Re: [Shoal-Dev] About failure recovery

From: Bongjae Chang <carryel_at_korea.com>
Date: Sat, 31 Jan 2009 19:18:40 +0900

Hi Shreedhar.
If Shoal supports this case, I think that it is useful.

Here is the use case.
Member "A" has Transaction Manager component and TM's FRAF.
Member "B" doesn't have Transaction Manager component but also TM's FRAF because "B" doesn't support transaction service.
But "B" can have any other services and FRAFs.

Both "A" and "B" joined the same group and clustered.
When any member which supports TM service and already has joined the same group and clustered with "A" and "B" fails,
only members which support transaction service like member "A" should recover failed member and member "B" should not be selected as a recoverer.
In this case, it is not necessary that all members should support homogeneous services.

In JEUS(our web application server product), though server's instances clustered, they don't need to have homogeneous services.
Of course, the cluster where each member hasn't homogeneous services is not recommendation.

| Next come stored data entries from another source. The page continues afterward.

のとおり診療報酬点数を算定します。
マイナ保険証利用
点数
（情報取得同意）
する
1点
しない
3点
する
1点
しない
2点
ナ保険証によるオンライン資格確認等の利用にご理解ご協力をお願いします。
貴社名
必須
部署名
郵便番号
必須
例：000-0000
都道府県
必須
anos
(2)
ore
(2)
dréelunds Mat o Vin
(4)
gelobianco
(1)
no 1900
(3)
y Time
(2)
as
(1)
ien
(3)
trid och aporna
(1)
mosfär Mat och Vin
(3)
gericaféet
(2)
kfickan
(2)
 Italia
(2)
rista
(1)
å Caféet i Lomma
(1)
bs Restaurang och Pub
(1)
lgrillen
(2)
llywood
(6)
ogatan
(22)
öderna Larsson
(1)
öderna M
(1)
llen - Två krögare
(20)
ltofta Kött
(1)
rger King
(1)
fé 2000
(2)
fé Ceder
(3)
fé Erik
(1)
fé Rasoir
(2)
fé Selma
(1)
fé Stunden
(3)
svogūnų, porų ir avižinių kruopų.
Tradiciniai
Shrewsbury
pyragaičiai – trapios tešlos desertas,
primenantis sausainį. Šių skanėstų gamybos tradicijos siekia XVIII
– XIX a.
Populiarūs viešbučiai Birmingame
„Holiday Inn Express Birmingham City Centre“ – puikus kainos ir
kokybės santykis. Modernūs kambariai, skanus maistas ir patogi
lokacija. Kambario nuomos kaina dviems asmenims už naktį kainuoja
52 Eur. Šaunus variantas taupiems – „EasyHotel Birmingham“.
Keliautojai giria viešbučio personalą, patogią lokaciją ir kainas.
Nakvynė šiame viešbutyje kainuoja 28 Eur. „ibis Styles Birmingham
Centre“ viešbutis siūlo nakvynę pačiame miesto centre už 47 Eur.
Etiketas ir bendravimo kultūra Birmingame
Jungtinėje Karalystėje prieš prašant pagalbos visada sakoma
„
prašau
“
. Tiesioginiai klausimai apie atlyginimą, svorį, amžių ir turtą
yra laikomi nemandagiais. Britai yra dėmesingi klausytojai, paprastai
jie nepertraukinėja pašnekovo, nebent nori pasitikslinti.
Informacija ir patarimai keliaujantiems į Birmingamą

So I will try to make the cluster logic which can avoid this circumstance in JEUS, to begin with.

Thanks for your reply.

--
Bongjae Chang

  ----- Original Message -----
  From: Shreedhar Ganapathy
  To: dev_at_shoal.dev.java.net
  Sent: Saturday, January 31, 2009 12:26 AM
  Subject: Re: [Shoal-Dev] About failure recovery

  It could be but the original intention is to require all members to have the FailureRecoveryActionFactory. Is this check for registration of this FRAF required since that would involve additional messaging overhead to keep all members in sync about this information?

  Bongjae Chang wrote:
    Hi.

    I have a problem about failure recovery.

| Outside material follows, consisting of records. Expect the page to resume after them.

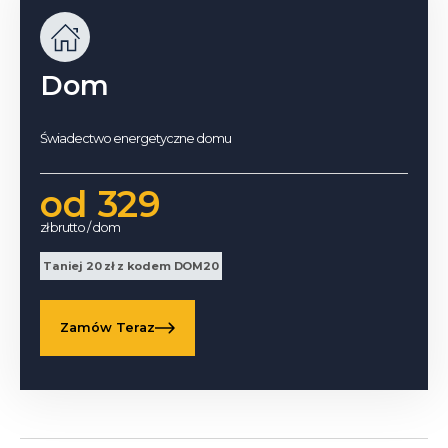
Dom
Świadectwo energetyczne domu
od 329
zł brutto / dom
Taniej 20 zł z kodem DOM20
Zamów Teraz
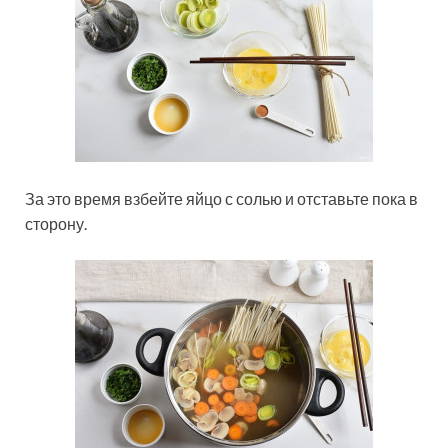
За это время взбейте яйцо с солью и отставьте пока в
сторону.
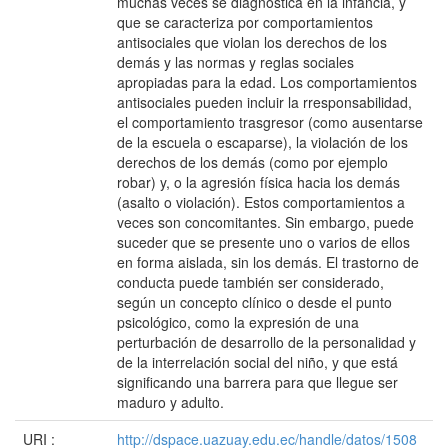
muchas veces se diagnostica en la infancia, y
que se caracteriza por comportamientos
antisociales que violan los derechos de los
demás y las normas y reglas sociales
apropiadas para la edad. Los comportamientos
antisociales pueden incluir la rresponsabilidad,
el comportamiento trasgresor (como ausentarse
de la escuela o escaparse), la violación de los
derechos de los demás (como por ejemplo
robar) y, o la agresión física hacia los demás
(asalto o violación). Estos comportamientos a
veces son concomitantes. Sin embargo, puede
suceder que se presente uno o varios de ellos
en forma aislada, sin los demás. El trastorno de
conducta puede también ser considerado,
según un concepto clínico o desde el punto
psicológico, como la expresión de una
perturbación de desarrollo de la personalidad y
de la interrelación social del niño, y que está
significando una barrera para que llegue ser
maduro y adulto.
URI :
http://dspace.uazuay.edu.ec/handle/datos/1508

    When a member is failed, other member who has FailureRecoveryActionFactory can recover the failure member.

    But I found a limitation in order to recovery the failure member correctly.

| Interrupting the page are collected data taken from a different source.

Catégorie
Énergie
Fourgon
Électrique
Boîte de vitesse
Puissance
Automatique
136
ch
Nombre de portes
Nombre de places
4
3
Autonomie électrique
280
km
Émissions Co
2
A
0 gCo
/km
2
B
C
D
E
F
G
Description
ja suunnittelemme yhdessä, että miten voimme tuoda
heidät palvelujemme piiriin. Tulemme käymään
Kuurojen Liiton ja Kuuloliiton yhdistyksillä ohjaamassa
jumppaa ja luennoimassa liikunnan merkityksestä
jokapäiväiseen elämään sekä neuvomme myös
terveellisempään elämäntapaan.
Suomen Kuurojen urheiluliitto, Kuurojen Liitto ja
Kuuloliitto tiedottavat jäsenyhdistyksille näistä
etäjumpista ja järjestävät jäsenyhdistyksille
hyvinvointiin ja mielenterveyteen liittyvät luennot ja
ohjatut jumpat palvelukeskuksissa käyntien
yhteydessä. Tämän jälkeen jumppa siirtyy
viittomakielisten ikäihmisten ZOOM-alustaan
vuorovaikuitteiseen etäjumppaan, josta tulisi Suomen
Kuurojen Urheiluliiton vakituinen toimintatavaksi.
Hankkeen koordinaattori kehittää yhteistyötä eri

    The restriction is that all members must have FailureRecoveryActionFactory.

    Assume that "A", "B", "C" and "D" are members in same group.

    "A" is the failure member and both "B" and "C" have FailureRecoveryFactory and "D" doesn't have FailureRecoveryFactory.

    When "A" is failed, "B" and "C" can only recover "A".

    But if "D" is selected for recoverer in "B" and "C"'s recovery-selection-algorithm, anyone can't recover "A".

    So I think that only members who have FailureRecoveryActionFactory are qualified for recoverer.

    In other words, I think that "D" should be excluded in recover's candidate.

    Unfortunately, current algorithm qualifies all members as recoverer if they are alive and CORE members.

    Could this case be supported?

    --
    Bongjae Chang